Ellen still clung to my arm. “We’ll go out and eat,” she said quickly, “I’ll get ready,” and she twisted away to the bathroom, which also served as her wardrobe, and slammed the door to leave me alone with McIllvanney and Bellybutton.

“If the suggestion I heard just now,” I said to McIllvanney, “was what I thought it was, then don’t make it again. Not to Ellen.”

McIllvanney found my defiance wonderfully amusing. “Who’s to stop me.”

“Just me.”

He came and stood very close to me, trying to intimidate me as Billingsley had done. He blew cigarette smoke to sting my eyes. “Just because you were a poxy marine, your Holiness, doesn’t make you tough.”

“Piss off.”

That also amused him. “Is there something going on between you and Ellen, now? Got your boots under her table, have you?”

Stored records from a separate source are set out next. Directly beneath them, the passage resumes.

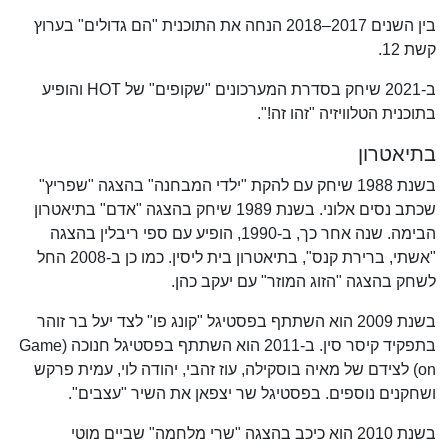
בין השנים 2017–2018 הנחה את התוכנית "הם גדולים" בערוץ
קשת 12.
ב-2021 שיחק בסדרת המערכונים "שקופים" של HOT והופיע
בתוכנית הטלוויזיה "זהו זה!".
בתיאטרון
בשנת 1988 שיחק עם להקת "ילדי המבחנה" בהצגה "שפריץ"
שכתב נסים אלוני. בשנת 1989 שיחק בהצגה "אדם" בתיאטרון
הבימה. שנה אחר כך, ב-1990, הופיע עם ספי ריבלין בהצגה
"אשתי, ברירת קנס", בתיאטרון בית ליסין. כמו כן ב-2008 החל
לשחק בהצגה "הזוג המוזר" עם יעקב כהן.
בשנת 2009 הוא השתתף בפסטיגל "קונג פו" לצד יעל בר זוהר
בתפקיד קיסר סין. ב-2011 הוא השתתף בפסטיגל חנוכה (Game
on) לצידם של מאיה בוסקילה, עוז זהבי, יהודה לוי, עמית פרקש
ושחקנים נוספים. בפסטיגל שר יצפאן את השיר "עצבים".
בשנת 2010 הוא כיכב בהצגה "שרי מלחמה" שביים מוטי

“No,” I said firmly, “so get out.”

“Did you know she’s a Catholic?” he asked me as though it really mattered, and he gestured with his cigarette at a crucifix that hung over the narrow bed, which I knew was there solely for sentimental purposes because it had belonged to Ellen’s dead father, but to McIllvanney it was a challenge. “If I’d realised she was a taig I’d never have hired her.” He used the Ulster slang, knowing I would have learned it during my tours of duty on attachment in Belfast. “Is it the papist meat that gets you going, Breakspear, is that it?” McIllvanney laughed, then stepped quickly back as he sensed I might bring my knee up into his balls. Then, as if counter-attacking, he jabbed the cigarette towards my face. “I’ll do business how I like, with whom I like, and when I like, and I don’t need your focking permission to do it, Nicholas Breakspear. Nor does the girl have to agree to anything I ask. I’m not forcing her, I’m merely making a business proposition. Do you understand me?”

“Get out of here,” I said.

McIllvanney continued to stare into my eyes, but he spoke to Bellybutton who was cackling behind me. “He should have put on a pair of tights and joined his daddy in front of the fairy-lights.” The Ulsterman’s scorn was like a blowtorch, then he turned away, clicked his fingers at Bellybutton, and the two of them were gone.

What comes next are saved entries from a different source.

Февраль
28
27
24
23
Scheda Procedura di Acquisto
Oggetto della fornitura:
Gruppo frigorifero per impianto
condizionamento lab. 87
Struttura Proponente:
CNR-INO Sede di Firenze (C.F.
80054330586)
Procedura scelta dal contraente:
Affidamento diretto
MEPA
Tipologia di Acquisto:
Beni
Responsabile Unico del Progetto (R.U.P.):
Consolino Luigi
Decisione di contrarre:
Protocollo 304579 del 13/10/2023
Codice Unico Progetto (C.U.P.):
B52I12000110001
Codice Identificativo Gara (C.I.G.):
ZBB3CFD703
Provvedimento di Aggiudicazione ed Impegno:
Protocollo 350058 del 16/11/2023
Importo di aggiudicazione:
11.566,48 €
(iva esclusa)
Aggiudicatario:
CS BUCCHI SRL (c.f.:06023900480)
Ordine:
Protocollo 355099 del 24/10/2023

Ellen and I did not go out to eat. She was too shocked by McIllvanney’s offer and, at the same time, she was paradoxically surprised at herself for being so shocked. “I really thought I could handle something like that! I really did! I knew I wasn’t in danger, because they weren’t going to rape me, but it really, really upset me!”

“It upset me,” I said.

“Shit!” Ellen was too angry with herself to be assuaged by or even interested in my sympathy. She paced up and down the tiny room while I sat on her bed, and she explained to me that McIllvanney had been approached by a client who had apparently seen Ellen and authorised McIllvanney to offer her the money. McIllvanney had made the offer very dispassionately, but that businesslike approach only seemed to add to Ellen’s fury. “What kind of a jerk pays that money?” she asked me.